4. Is there any practical advice for businesses thinking about using AI to help mitigate the risk of mistakes/bias?

It is incumbent on businesses using AI to work together with those who create or develop them, so that they can learn from each other. This is the best practical way to reduce the risk of machines taking automated decisions that are biased, unlawful, unethical or just clear mistakes based on the criteria they are given.

Taking the discrimination example as a starting point, they could consider adopting internal guidance for employees who use or develop AI tools and an external policy or agreement which sets out clearly how discrimination issues will be managed.
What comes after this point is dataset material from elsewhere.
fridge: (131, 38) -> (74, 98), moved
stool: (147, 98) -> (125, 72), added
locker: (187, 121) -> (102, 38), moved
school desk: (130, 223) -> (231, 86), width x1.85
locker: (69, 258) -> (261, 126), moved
Given the potential liability that might arise from discriminatory conduct, it makes sense to adopt a collaborative approach that is aimed at spotting issues early, agreeing who is responsible for putting them right and refining automated processes to avoid repeat mistakes.

More generally, it is also advisable for business leaders to educate themselves on machine learning, the terminology, opportunities and limitations.

5. How feasible would it be to develop data ethics regulation?

It is feasible and could be enforced. However, we would need to think carefully about the scope of that regulation and what could be achieved in addition to what’s already in force.

Businesses already have to consider discrimination legislation and the criminal law. In addition, the GDPR is coming in May, which will place significant new obligations on those processing and creating data as well as significant new rights for individuals relating to their personal data.

We would also need to be careful about how we define the scope of any such stand-alone “data ethics” regulation and, in particular, what might be deemed “ethical”. Too vague and it becomes unworkable. Too precise and it is inflexible. And what is generally considered “ethical” or acceptable by society will evolve over time. The RSA is doing some interesting work in this area through its Citizens’ Juries.

Furthermore, I suspect that people will come to accept machines making decisions more readily, as they become more comfortable with it – again, transparency in automated decision-making processes is key to this.